Each killer, in the moment, may have acted alone, but they all appear to have been zealous converts to the same ideology: a paranoid snarl of raw anger, radical nationalism, unhinged nihilism, and fears of “white genocide” that is still referred to as “fringe,” although it’s creeping precariously close to the mainstream. On many social networks that bill themselves as bulwarks of “free speech,” including Gab, 4chan, and 8chan, this way of thinking is so dominant that it is often taken for granted. In April, the Anti-Defamation League wrote that such platforms “serve as round-the-clock white supremacist rallies.”
Would it help if these platforms were shutdown? Could the platforms be shut down? This is a point Marantz addresses; the answer is, probably not. And if they were, would not other platforms spring up in their place?
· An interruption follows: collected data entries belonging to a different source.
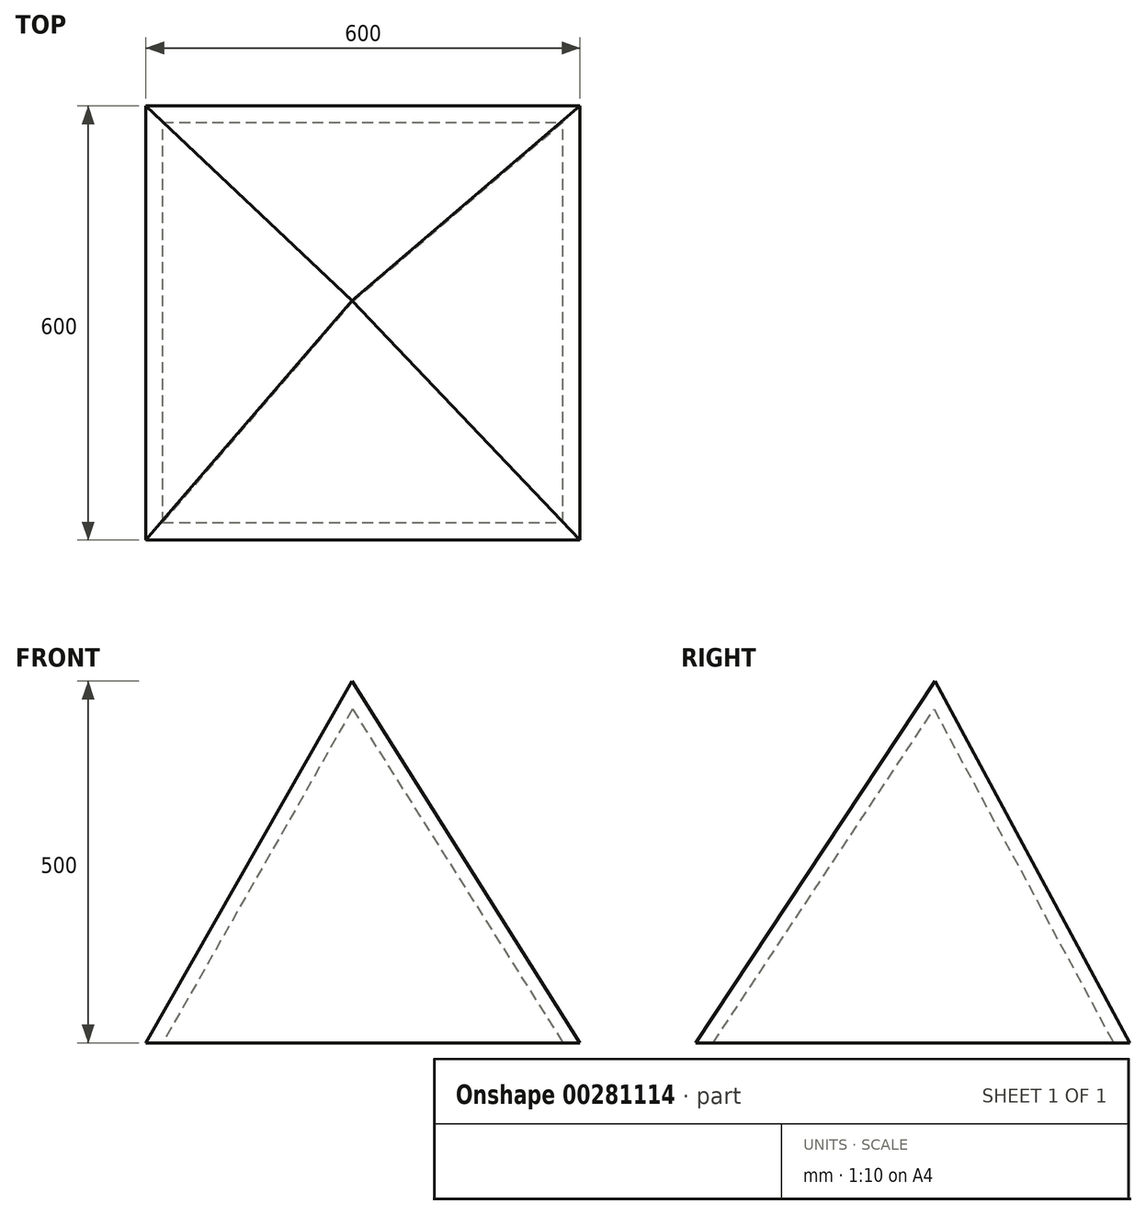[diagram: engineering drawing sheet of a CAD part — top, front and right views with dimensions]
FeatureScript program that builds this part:
annotation { "Feature Type Name" : "Feature", "Feature Type Description" : "" }
export const myFeature = defineFeature(function(context is Context, id is Id, definition is map)
    precondition{}
    {
        {
            var Q0;
            Q0=qCreatedBy(makeId("Top.planeOp"),FACE);
            var sketch = newSketch(context, id + "F0", { "sketchPlane" : qUnion([Q0])});
            skLineSegment(sketch, "E0.bottom", {"start": v(0, 0) * mm, "end": v(600, 0) * mm});
            skLineSegment(sketch, "E0.top", {"start": v(0, 600) * mm, "end": v(600, 600) * mm});
            skLineSegment(sketch, "E0.left", {"start": v(0, 0) * mm, "end": v(0, 600) * mm});
            skLineSegment(sketch, "E0.right", {"start": v(600, 0) * mm, "end": v(600, 600) * mm});
            skSolve(sketch);
        }
        {
            var Q0;
            Q0=makeQuery(id+"F0.imprint","IMPRINT",FACE,{"disambiguationData":[TD([[makeQuery(id+"F0.imprint","IMPRINT",EDGE,{"derivedFrom":sQuery(id+"F0.wireOp",EDGE,"E0.bottom")}),1.0]])]});
            cPlane(context, id + "F1", {"entities" : qUnion([Q0]), "cplaneType" : CPlaneType.OFFSET, "offset" : 500 * mm, "width" : 150 * mm, "height" : 150 * mm});
        }
        {
            var Q0;
            Q0=qCreatedBy(id+"F1.planeOp",FACE);
            var sketch = newSketch(context, id + "F2", { "sketchPlane" : qUnion([Q0])});
            skPoint(sketch, "E1", {"position": v(284.55, 330.9) * mm});
            skPoint(sketch, "E2", {"position": v(284.55, 661.48) * mm});
            skPoint(sketch, "E3", {"position": v(-58.43, 330.9) * mm});
            skSolve(sketch);
        }
        {
            var Q0;
            Q0=sQuery(id+"F2.wireOp",VERTEX,"E1");
            var Q1;
            Q1=makeQuery(id+"F0.imprint","IMPRINT",FACE,{"disambiguationData":[TD([[makeQuery(id+"F0.imprint","IMPRINT",EDGE,{"derivedFrom":sQuery(id+"F0.wireOp",EDGE,"E0.bottom")}),1.0]])]});
            loft(context, id + "F3", {"sheetProfilesArray" : [{ "sheetProfileEntities" : qUnion([Q0]) }, { "sheetProfileEntities" : qUnion([Q1]) }]});
        }
        {
            var Q0;
            Q0=makeQuery(id+"F3.opLoft","CAP_FACE",FACE,{"disambiguationData":[OSD([makeQuery(id+"F0.imprint","IMPRINT",FACE,{"disambiguationData":[TD([[makeQuery(id+"F0.imprint","IMPRINT",EDGE,{"derivedFrom":sQuery(id+"F0.wireOp",EDGE,"E0.bottom")}),1.0]])]})])],"isStart":true});
            shell(context, id + "F4", {"entities" : qUnion([Q0]), "thickness" : 20 * mm});
        }
    });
White supremacy has been hardwired into American culture as soon as Europeans began moving here. The whole rise of Trump and right-wing domestic terrorism might be interpreted as the fight of a wounded animal, or white supremacy’s last hoorah. We have reached a moment in our culture in which white supremacy really isn’t acceptable any more. This is not to say that systemic racism isn’t still in place, or that racial equality finally reigns o’er the land. But for those pathetic losers — who have always been among us — who take their pride and identity and self-worth from nothing but their whiteness, our culture is, finally, beginning to deny them that. And in their own minds they have no where else to go.
Update: I just noticed that this post is getting a big influx of traffic, I assume from some right-wing site. Please read the commenting rules before posting comments.